--- START ---
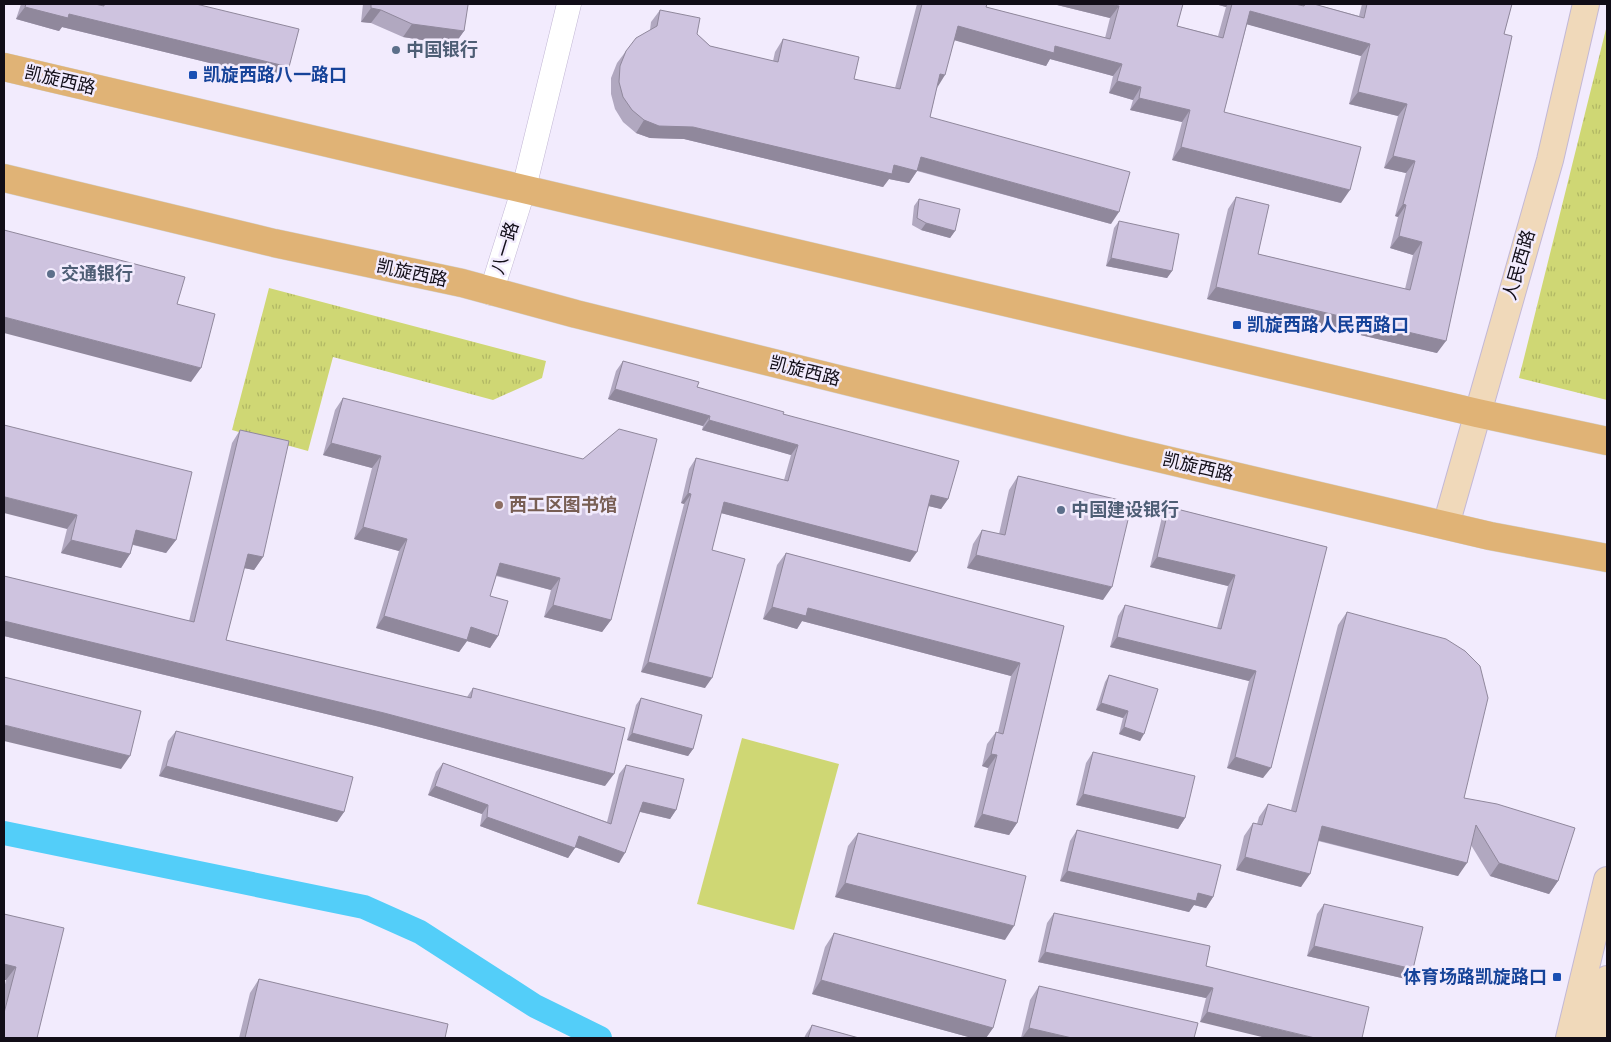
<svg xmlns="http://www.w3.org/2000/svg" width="1611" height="1042" font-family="'Nunito Sans','Noto Sans SC',sans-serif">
<defs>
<pattern id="grass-tufts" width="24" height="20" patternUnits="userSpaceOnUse" patternTransform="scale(1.25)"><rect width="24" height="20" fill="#cfd774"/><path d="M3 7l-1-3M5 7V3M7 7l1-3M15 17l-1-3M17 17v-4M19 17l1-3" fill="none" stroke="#b1b764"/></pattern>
</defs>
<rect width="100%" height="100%" fill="#f2ebfd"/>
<path fill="url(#grass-tufts)" d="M1607,25V400L1519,378Z
M269,288L546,361L542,378L493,400L333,357L308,451L232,430Z"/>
<path fill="#cfd774" d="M742,738L839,764L794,930L697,904Z"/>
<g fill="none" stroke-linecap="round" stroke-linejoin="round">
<path stroke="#53cef9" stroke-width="24" d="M4,833L364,907L420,932L535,1006L600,1038"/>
<defs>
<path id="tertiary" d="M491,293L524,188L569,4"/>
<path id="secondary" d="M1446,525L1550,160L1586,4
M1569,1038L1607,880
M1593,1038L1607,979"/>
<path id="primary" d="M4,67L1477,413L1607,441
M4,178L274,243L462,283L576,314L1124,450L1490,536L1607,558"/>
</defs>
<use href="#tertiary" stroke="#c3b8d5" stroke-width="25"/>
<use href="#secondary" stroke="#c3b8d5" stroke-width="28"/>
<use href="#primary" stroke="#d4d3d5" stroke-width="29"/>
<use href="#tertiary" stroke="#fff" stroke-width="24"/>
<use href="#secondary" stroke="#f0d9ba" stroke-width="26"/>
<use href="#primary" stroke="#e0b376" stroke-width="28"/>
</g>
<path fill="#b1a8c0" d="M21,4H95L98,5V4H196L289,67L280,80L62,27L59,31L16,19Z
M363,4H467L464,31L454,45L403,37L371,23L361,22Z
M917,4H987L986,7L1105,38L1110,18L1053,4H1183L1177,26L1218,36L1226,7L1215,4H1295L1302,6L1304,4H1314L1359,16L1362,4H1512L1504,34L1437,353L1207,299L1228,209L1236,197L1258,254L1405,289L1413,255L1390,248L1398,217L1395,216L1406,173L1384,168L1398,116L1349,104L1361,56L1247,24L1224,112L1341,203L1172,160L1182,122L1130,110L1133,100L1109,93L1113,76L1050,59L1046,66L955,40L937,87L930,117L1111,224L917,171L909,183L889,179L883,187L684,139L650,138L636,133L623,122L615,109L611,94V78L617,63L626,51L650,30L651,22L660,10L697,34L710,46L773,61L775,52L783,39L854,79L895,88Z
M919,199L955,231L950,238L921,230L912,225L914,206Z
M1119,221L1172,271L1167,278L1106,266L1114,228Z
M623,361L697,387L783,414L948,499L941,509L929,506L910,562L721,513L712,550L705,688L641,672L684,504L681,503L689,469L696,458L784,480L791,455L702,430L703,426L608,399L616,371Z
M343,398L611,620L602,632L544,617L551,590L496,576L490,596L498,636L490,648L467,641L459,652L376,628L399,551L354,539L372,468L323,455L335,410Z
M4,425L176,540L166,553L133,545L130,554L121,568L61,553L67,529Z
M240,430L263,557L254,570L244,568L226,640L467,697L473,688L605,786L376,726L4,636V576L189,621L232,443Z
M1018,476L1103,600L967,568L973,544L982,530L999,534L1009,490Z
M1169,507L1327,547L1263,778L1227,768L1249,681L1110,647L1118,616L1125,605L1217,628L1228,586L1150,567L1162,517Z
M786,553L1064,626L1017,823L1009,835L974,827L988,768L982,766L987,744L996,732H998L1011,676L802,621L797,629L763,619L777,565Z
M1347,612L1464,798L1558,881L1549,894L1490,876L1471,845L1458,876L1318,841L1301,887L1236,870L1244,836L1253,823L1257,824L1259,817L1268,804L1291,810L1338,625Z
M1109,675L1158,689L1140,741L1119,734L1123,718L1096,710L1105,682Z
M641,698L693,749L688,756L627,740L636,705Z
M176,731L344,812L337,822L159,776L168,741Z
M1093,752L1185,818L1178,829L1076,805L1086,763Z
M443,763L607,822L619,774L626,765L676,810L670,819L640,812L619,863L575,847L568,858L480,826L482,814L428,795L436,772Z
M1077,830L1213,897L1206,908L1194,905L1189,912L1060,881L1070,841Z
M858,833L1005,940L835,897L848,846Z
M1324,904L1413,969L1406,979L1307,956L1317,914Z
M1054,913L1206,966L1369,1007L1200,1022L1206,998L1038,962L1047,923Z
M4,914L37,1038H4V989L6,980Z
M834,933L993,1028L986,1038H972L812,994L825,947Z
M259,979L445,1038H239L250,993Z
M1039,986L1194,1038H1021L1030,1000Z
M812,1025L859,1038H804L806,1034Z"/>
<path fill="#90889c" d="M1053,4H1109L1119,6L1110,18Z
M1215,4H1228L1226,7Z
M25,7L69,14L289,67L280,80L62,27L59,31L16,19Z
M371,8L381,10L371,23L361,22Z
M1250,11L1370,44L1361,56L1242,23Z
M412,24L464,31L454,45L403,37Z
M958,26L1055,46L1122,64L1113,76L1050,59L1046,66L950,39Z
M940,74L945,75L937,88Z
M1117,81L1141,87L1133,100L1109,93Z
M1358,92L1407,104L1398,116L1349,104Z
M1139,98L1190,110L1182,122L1130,110Z
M644,120L693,127L894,165L917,171L909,183L889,179L883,187L684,139L650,138L636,133Z
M1181,147L1350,190L1341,203L1172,160Z
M1393,156L1415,161L1406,173L1384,168Z
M921,157L1119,212L1111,224L912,169Z
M1403,204L1406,205L1398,217L1395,216Z
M926,223L955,231L950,238L921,230Z
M1399,236L1422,242L1413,255L1390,248Z
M1111,258L1172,271L1167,278L1106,266Z
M1216,287L1446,341L1437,353L1207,299Z
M4,317L201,368L191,382L4,333Z
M615,389L710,416L703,426L608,399Z
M709,420L798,445L791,455L702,430Z
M331,443L381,456L372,468L323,455Z
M688,493L691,494L684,504L681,503Z
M931,495L948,499L941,509L924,505Z
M5,497L77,515L67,529L4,513V500Z
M724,502L917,552L910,562L717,512Z
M363,527L407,539L399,551L354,539Z
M136,530L176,540L166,553L127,543Z
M71,540L130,554L121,568L61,553Z
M248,554L263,557L254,570L239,567Z
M976,555L1112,587L1103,600L967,568Z
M1157,557L1235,575L1228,586L1150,567Z
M500,563L560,578L551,590L492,574Z
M553,605L611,620L602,632L544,617Z
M772,607L808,608L1020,663L1011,676L802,621L797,629L763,619Z
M384,616L471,627L498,636L490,648L467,641L459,652L376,628Z
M4,621L384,713L614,774L605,786L376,726L4,636Z
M1117,637L1256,671L1249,681L1110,647Z
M648,662L712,678L705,688L641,672Z
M1101,703L1128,711L1123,718L1096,710Z
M4,725L130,756L121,769L4,741Z
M1124,727L1144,734L1140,741L1119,734Z
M632,733L693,749L688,756L627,740Z
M991,754L997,755L988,768L982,766Z
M1235,757L1271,768L1263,778L1227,768Z
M166,766L344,812L337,822L159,776Z
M435,786L488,805L482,814L428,795Z
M1083,794L1185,818L1178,829L1076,805Z
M643,802L676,810L670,819L637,811Z
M982,814L1017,823L1009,835L974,827Z
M487,817L575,848L568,858L480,826Z
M1322,826L1467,863L1458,876L1313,839Z
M579,836L625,853L619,863L572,846Z
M1245,857L1310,874L1301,887L1236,870Z
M1499,863L1558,881L1549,894L1490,876Z
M1067,871L1198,893L1213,897L1206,908L1194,905L1189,912L1060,881Z
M845,883L1014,926L1005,940L835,897Z
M1314,946L1413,969L1406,979L1307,956Z
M1045,952L1213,988L1206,998L1038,962Z
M4,964L16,967L6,980H4Z
M821,980L993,1028L986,1038H972L812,994Z
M1207,1012L1315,1038H1266L1200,1022Z
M1029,1028L1072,1038H1022Z"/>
<path fill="#cec3df" stroke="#90889c" d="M26,4H95L104,6V4H196L299,29L289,67L69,14L68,18L25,7Z
M371,4H467L468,5L464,31L412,24L381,10L371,8Z
M922,4H987L986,7L1110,39L1119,6L1109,4H1183L1177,26L1223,38L1232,4H1295L1304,6L1305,4H1314L1364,18L1367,4H1512L1504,34L1512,36L1446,341L1216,287L1236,197L1269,205L1258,254L1410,290L1422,242L1399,236L1406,205L1403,204L1415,161L1393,156L1407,104L1358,92L1370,44L1250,11L1224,112L1361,147L1350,190L1181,147L1190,110L1139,98L1141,87L1117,81L1122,64L1055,46L1054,53L958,26L945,75L940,74L930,117L1130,172L1119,212L921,157L917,171L894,165L892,174L693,127L659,126L644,120L632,110L623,97L619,82L620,66L626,51L636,38L657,26L660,10L700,18L697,34L710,46L778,62L783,39L859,57L854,79L900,89Z
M919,199L960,209L955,231L926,223L917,218Z
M1119,221L1179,234L1172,271L1111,258Z
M4,230L185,277L177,304L215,314L201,368L4,317Z
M623,361L699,382L697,387L784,412L783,414L959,461L948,499L931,495L917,552L724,502L712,550L745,559L712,678L648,662L691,494L688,493L696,458L788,481L798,445L709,420L710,416L615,389Z
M343,398L583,459L619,429L657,439L611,620L553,605L560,578L500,563L490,596L508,601L498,636L471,627L467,640L384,616L407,539L363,527L381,456L331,443Z
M4,425L192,472L176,540L136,530L130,554L71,540L77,515L5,497L4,504Z
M240,430L289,441L263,557L248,554L226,640L471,698L473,688L625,728L614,774L384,713L4,621V576L194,622Z
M1018,476L1132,503L1112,587L976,555L982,530L1005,535Z
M1169,507L1327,547L1271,768L1235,757L1256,671L1117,637L1125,605L1221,629L1235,575L1157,557Z
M786,553L1064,626L1017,823L982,814L997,755L991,754L996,732L1003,734L1020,663L808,608L806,616L772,607Z
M1347,612L1446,639L1465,651L1480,666L1488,698L1464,798L1497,804L1575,828L1558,881L1499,863L1476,825L1467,863L1322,826L1310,874L1245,857L1253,823L1262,825L1268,804L1296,812Z
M1109,675L1158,689L1144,734L1124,727L1128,711L1101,703Z
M4,677L141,711L130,756L4,725Z
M641,698L702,715L693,749L632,733Z
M176,731L353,777L344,812L166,766Z
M1093,752L1195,776L1185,818L1083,794Z
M443,763L611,824L626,765L684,779L676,810L643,802L625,853L579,836L575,848L487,817L488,805L435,786Z
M1077,830L1221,865L1213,897L1198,893L1196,901L1067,871Z
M858,833L1026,876L1014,926L845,883Z
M1324,904L1423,927L1413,969L1314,946Z
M1054,913L1210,946L1206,966L1369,1007L1362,1038H1315L1207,1012L1213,988L1045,952Z
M4,914L64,928L37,1038H4V1013L16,967L4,964Z
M834,933L1006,980L993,1028L821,980Z
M259,979L448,1024L445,1038H245Z
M1039,986L1198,1023L1194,1038H1072L1029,1028Z
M812,1025L859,1038H808Z"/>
<g fill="#5c6f8a" stroke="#f2ebfd" stroke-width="2">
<circle cx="396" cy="50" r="5"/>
<circle cx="51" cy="274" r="5"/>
<circle cx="1061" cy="510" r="5"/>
</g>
<g fill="#1a4fb4" stroke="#f2ebfd" stroke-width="2">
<rect x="188" y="70" width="10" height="10" rx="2.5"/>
<rect x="1232" y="320" width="10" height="10" rx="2.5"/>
<rect x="1552" y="972" width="10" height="10" rx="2.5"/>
</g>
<circle fill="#8d6e63" stroke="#f2ebfd" stroke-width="2" cx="499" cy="505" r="5"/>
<g text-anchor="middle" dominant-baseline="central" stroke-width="5" stroke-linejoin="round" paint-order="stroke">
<g font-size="18" font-weight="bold" fill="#4e5e75" stroke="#f2ebfd" text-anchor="start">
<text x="406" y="50">中国银行</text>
<text x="61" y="274">交通银行</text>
<text x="1071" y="510">中国建设银行</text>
</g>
<g font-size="18" font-weight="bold" fill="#164399" stroke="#f2ebfd" text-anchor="start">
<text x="203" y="75">凯旋西路八一路口</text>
<text x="1247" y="325">凯旋西路人民西路口</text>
<text x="1547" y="977" text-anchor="end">体育场路凯旋路口</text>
</g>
<g font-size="18" fill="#110d17" stroke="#f2ebfd">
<text transform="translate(60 80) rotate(13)">凯旋西路</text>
<text transform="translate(505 248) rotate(-73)">八一路</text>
<text transform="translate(1519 265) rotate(-74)">人民西路</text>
<text transform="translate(412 273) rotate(12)">凯旋西路</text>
<text transform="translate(805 371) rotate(14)">凯旋西路</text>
<text transform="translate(1198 467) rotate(13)">凯旋西路</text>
</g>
<g font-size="18" font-weight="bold" fill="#785e54" stroke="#f2ebfd" text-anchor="start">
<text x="509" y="505">西工区图书馆</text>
</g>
</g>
<rect width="1611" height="1042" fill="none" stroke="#110d17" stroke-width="10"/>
</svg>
--- END ---
Return, with no change at all, every line in the entries above from the line containing "M4,914L37,1038H4V989L6,980Z" through the line containing "M4,621L384,713L614,774L605,786L376,726L4,636Z".

Reply to the task>
M4,914L37,1038H4V989L6,980Z
M834,933L993,1028L986,1038H972L812,994L825,947Z
M259,979L445,1038H239L250,993Z
M1039,986L1194,1038H1021L1030,1000Z
M812,1025L859,1038H804L806,1034Z"/>
<path fill="#90889c" d="M1053,4H1109L1119,6L1110,18Z
M1215,4H1228L1226,7Z
M25,7L69,14L289,67L280,80L62,27L59,31L16,19Z
M371,8L381,10L371,23L361,22Z
M1250,11L1370,44L1361,56L1242,23Z
M412,24L464,31L454,45L403,37Z
M958,26L1055,46L1122,64L1113,76L1050,59L1046,66L950,39Z
M940,74L945,75L937,88Z
M1117,81L1141,87L1133,100L1109,93Z
M1358,92L1407,104L1398,116L1349,104Z
M1139,98L1190,110L1182,122L1130,110Z
M644,120L693,127L894,165L917,171L909,183L889,179L883,187L684,139L650,138L636,133Z
M1181,147L1350,190L1341,203L1172,160Z
M1393,156L1415,161L1406,173L1384,168Z
M921,157L1119,212L1111,224L912,169Z
M1403,204L1406,205L1398,217L1395,216Z
M926,223L955,231L950,238L921,230Z
M1399,236L1422,242L1413,255L1390,248Z
M1111,258L1172,271L1167,278L1106,266Z
M1216,287L1446,341L1437,353L1207,299Z
M4,317L201,368L191,382L4,333Z
M615,389L710,416L703,426L608,399Z
M709,420L798,445L791,455L702,430Z
M331,443L381,456L372,468L323,455Z
M688,493L691,494L684,504L681,503Z
M931,495L948,499L941,509L924,505Z
M5,497L77,515L67,529L4,513V500Z
M724,502L917,552L910,562L717,512Z
M363,527L407,539L399,551L354,539Z
M136,530L176,540L166,553L127,543Z
M71,540L130,554L121,568L61,553Z
M248,554L263,557L254,570L239,567Z
M976,555L1112,587L1103,600L967,568Z
M1157,557L1235,575L1228,586L1150,567Z
M500,563L560,578L551,590L492,574Z
M553,605L611,620L602,632L544,617Z
M772,607L808,608L1020,663L1011,676L802,621L797,629L763,619Z
M384,616L471,627L498,636L490,648L467,641L459,652L376,628Z
M4,621L384,713L614,774L605,786L376,726L4,636Z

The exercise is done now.